|  | 

Berita Nasional

Kasus Pembakaran Tiga Santri di Lombok, Waka Komisi X: Usut Tuntas, Tak Boleh Ada Yang Intimidasi Korban

JAKARTA- Wakil Ketua Komisi X DPR RI Fraksi PKB, Lalu Hadrian Irfani, menyampaikan keprihatinan yang mendalam atas kasus pembakaran tiga santri di Pondok Pesantren Rosudatussaulatiyah Al Ibrahimy, Kecamatan Batukliang Utara, Kabupaten Lombok Tengah, Nusa Tenggara Barat (NTB), yang mengakibatkan satu santri meninggal dunia dan dua lainnya mengalami luka bakar serius.

Lalu Hadrian menegaskan bahwa peristiwa tragis tersebut merupakan tindakan yang tidak berperikemanusiaan dan harus diusut secara menyeluruh tanpa ada pihak yang dilindungi.

"Saya sangat prihatin dan berduka atas meninggalnya salah satu santri akibat peristiwa yang sangat memilukan ini. Kasus ini harus diusut tuntas. Tidak boleh ada yang ditutup-tutupi. Aparat penegak hukum harus bekerja secara profesional, transparan, dan memberikan keadilan bagi para korban serta keluarganya," ujar Lalu Hadrian, Rabu (8/7/2026).

Menurutnya, munculnya informasi bahwa peristiwa tersebut sebenarnya telah terjadi cukup lama namun baru belakangan ditangani secara serius oleh aparat penegak hukum menjadi perhatian yang sangat serius. Karena itu, kepolisian perlu menelusuri seluruh rangkaian peristiwa, termasuk dugaan adanya pihak-pihak yang berusaha menghambat proses penegakan hukum.

"Kalau benar ada keterlambatan penanganan atau upaya menutupi kasus ini, maka itu juga harus diusut. Masyarakat berhak mendapatkan kepastian bahwa hukum ditegakkan tanpa pandang bulu," tegas legislator asal Dapil NTB II tersebut.

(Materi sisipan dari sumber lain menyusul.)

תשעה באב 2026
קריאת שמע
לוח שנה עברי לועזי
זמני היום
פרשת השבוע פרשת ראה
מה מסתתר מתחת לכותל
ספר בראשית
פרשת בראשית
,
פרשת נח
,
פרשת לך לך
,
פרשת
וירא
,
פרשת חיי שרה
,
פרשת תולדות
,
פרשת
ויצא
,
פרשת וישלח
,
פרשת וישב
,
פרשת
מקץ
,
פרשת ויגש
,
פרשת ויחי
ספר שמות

Ketua DPW PKB NTB itu juga menyoroti dugaan adanya intimidasi terhadap keluarga korban agar tidak melaporkan kejadian tersebut kepada pihak kepolisian. Menurutnya, dugaan tersebut tidak boleh dianggap sepele karena dapat menghalangi proses pencarian keadilan.

"Apalagi beredar kabar bahwa ada intimidasi terhadap keluarga korban agar tidak melapor ke polisi. Jika dugaan itu benar, maka pelakunya harus dimintai pertanggungjawaban. Tidak boleh ada tekanan kepada korban ataupun keluarganya dalam perkara pidana seperti ini," katanya.

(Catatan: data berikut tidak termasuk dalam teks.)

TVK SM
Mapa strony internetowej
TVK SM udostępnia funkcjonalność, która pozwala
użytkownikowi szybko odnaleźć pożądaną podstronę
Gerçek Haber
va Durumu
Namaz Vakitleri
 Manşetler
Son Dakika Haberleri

Ia menegaskan bahwa lembaga pendidikan, terlebih pondok pesantren, semestinya menjadi tempat yang aman bagi para santri. Oleh karena itu, apabila terjadi tindak pidana di lingkungan pesantren, pengelola seharusnya bersikap kooperatif dan proaktif membantu proses penegakan hukum.

"Seharusnya pihak pesantren yang pertama kali melaporkan kejadian tersebut kepada aparat dan memberikan perlindungan kepada para korban. Jangan sampai justru ada upaya intimidasi atau ancaman terhadap korban maupun keluarganya. Sikap seperti itu sangat tidak dapat dibenarkan," ujarnya.

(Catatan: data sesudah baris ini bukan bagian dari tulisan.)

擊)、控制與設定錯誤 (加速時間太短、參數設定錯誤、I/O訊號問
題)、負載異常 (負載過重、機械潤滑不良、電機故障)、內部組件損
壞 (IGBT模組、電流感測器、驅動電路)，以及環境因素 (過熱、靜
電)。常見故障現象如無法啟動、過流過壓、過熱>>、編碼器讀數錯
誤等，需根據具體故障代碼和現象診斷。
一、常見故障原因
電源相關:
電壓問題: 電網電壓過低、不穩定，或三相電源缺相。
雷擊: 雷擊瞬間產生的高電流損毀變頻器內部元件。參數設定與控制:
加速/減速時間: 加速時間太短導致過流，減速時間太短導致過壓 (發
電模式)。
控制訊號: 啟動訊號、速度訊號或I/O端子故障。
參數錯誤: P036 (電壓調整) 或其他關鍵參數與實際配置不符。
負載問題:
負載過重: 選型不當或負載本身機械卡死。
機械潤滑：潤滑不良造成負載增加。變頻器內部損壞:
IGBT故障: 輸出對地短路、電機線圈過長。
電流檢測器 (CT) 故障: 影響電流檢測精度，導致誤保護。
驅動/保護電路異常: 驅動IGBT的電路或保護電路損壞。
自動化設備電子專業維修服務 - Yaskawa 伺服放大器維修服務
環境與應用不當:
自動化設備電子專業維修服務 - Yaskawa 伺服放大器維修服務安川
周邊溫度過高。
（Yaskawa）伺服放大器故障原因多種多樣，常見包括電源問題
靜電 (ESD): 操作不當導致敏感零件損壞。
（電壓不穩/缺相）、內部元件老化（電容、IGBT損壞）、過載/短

Lalu Hadrian meminta kepolisian mengusut seluruh pihak yang memiliki keterlibatan dalam kasus tersebut, baik pelaku utama pembakaran maupun siapa pun yang diduga membantu, menutupi, atau menghalangi proses hukum.

"Semua pihak yang terlibat harus bertanggung jawab. Pelaku pembakaran harus dihukum seberat-beratnya sesuai ketentuan hukum yang berlaku. Jika ada pihak lain yang ikut menutupi kasus atau melakukan intimidasi, mereka juga harus diproses secara hukum. Jangan ada impunitas dalam perkara ini," tegasnya.